Summary

The speaker says that she died for Beauty, but she was hardly adjusted to her tomb before a man who died for Truth was laid in a tomb next to her. When the two softly told each other why they died, the man declared that Truth and Beauty are the same, so that he and the speaker were “Brethren.” The speaker says that they met at night, “as Kinsmen,” and talked between their tombs until the moss reached their lips and covered up the names on their tombstones.

Form

This poem follows many of Dickinson’s typical formal patterns—the ABCB rhyme scheme, the rhythmic use of the dash to interrupt the flow—but has a more regular meter, so that the first and third lines in each stanza are iambic tetrameter, while the second and fourth lines are iambic trimeter, creating a four-three-four-three stress pattern in each stanza.

Commentary

This bizarre, allegorical death fantasy recalls Keats (“Beauty is Truth, Truth Beauty,” from Ode on a Grecian Urn), but its manner of presentation belongs uniquely to Dickinson.
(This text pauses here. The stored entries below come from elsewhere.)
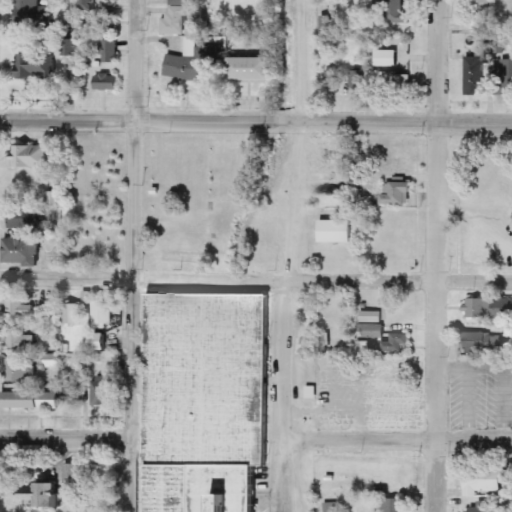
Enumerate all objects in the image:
building: (111, 0)
building: (481, 4)
building: (481, 4)
building: (90, 5)
building: (90, 5)
building: (394, 12)
building: (394, 12)
building: (33, 13)
building: (33, 14)
building: (175, 17)
building: (176, 17)
building: (479, 21)
building: (479, 21)
building: (327, 24)
building: (327, 24)
building: (109, 51)
building: (109, 52)
building: (387, 58)
building: (387, 58)
building: (190, 63)
building: (191, 64)
building: (36, 67)
building: (36, 67)
building: (252, 69)
building: (252, 70)
building: (507, 71)
building: (507, 71)
building: (331, 80)
building: (331, 80)
building: (356, 81)
building: (356, 81)
building: (476, 81)
building: (476, 81)
building: (392, 82)
building: (392, 82)
road: (256, 121)
building: (30, 157)
building: (31, 157)
building: (398, 159)
building: (398, 160)
building: (396, 193)
building: (396, 193)
road: (480, 217)
building: (27, 219)
building: (28, 219)
building: (335, 231)
building: (335, 231)
building: (394, 246)
building: (394, 246)
building: (22, 250)
building: (23, 251)
road: (131, 255)
road: (282, 255)
railway: (296, 255)
road: (435, 256)
road: (255, 282)
building: (15, 305)
building: (15, 305)
building: (488, 308)
building: (489, 308)
building: (72, 315)
building: (72, 315)
building: (371, 316)
building: (372, 317)
building: (101, 323)
building: (102, 323)
building: (372, 331)
building: (372, 331)
building: (19, 341)
building: (19, 341)
building: (479, 341)
building: (480, 341)
building: (396, 343)
building: (397, 344)
building: (19, 369)
building: (19, 370)
building: (73, 391)
building: (73, 391)
building: (103, 392)
building: (103, 392)
building: (30, 400)
building: (31, 400)
building: (209, 400)
building: (209, 400)
road: (67, 438)
road: (396, 442)
building: (72, 474)
building: (72, 474)
building: (484, 480)
building: (484, 481)
building: (39, 494)
building: (40, 495)
building: (392, 505)
building: (392, 505)
building: (479, 507)
building: (479, 507)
In this short lyric, Dickinson manages to include a sense of the macabre physicality of death (“Until the Moss had reached our lips—”), the high idealism of martyrdom (“I died for Beauty. . . One who died for Truth”), a certain kind of romantic yearning combined with longing for Platonic companionship (“And so, as Kinsmen, met a Night—”), and an optimism about the afterlife (it would be nice to have a like-minded friend) with barely sublimated terror about the fact of death (it would be horrible to lie in the cemetery having a conversation through the walls of a tomb). As the poem progresses, the high idealism and yearning for companionship gradually give way to mute, cold death, as the moss creeps up the speaker’s corpse and her headstone, obliterating both her capacity to speak (covering her lips) and her identity (covering her name).

The ultimate effect of this poem is to show that every aspect of human life—ideals, human feelings, identity itself—is erased by death. But by making the erasure gradual—something to be “adjusted” to in the tomb—and by portraying a speaker who is untroubled by her own grim state, Dickinson creates a scene that is, by turns, grotesque and compelling, frightening and comforting. It is one of her most singular statements about death, and like so many of Dickinson’s poems, it has no parallels in the work of any other writer.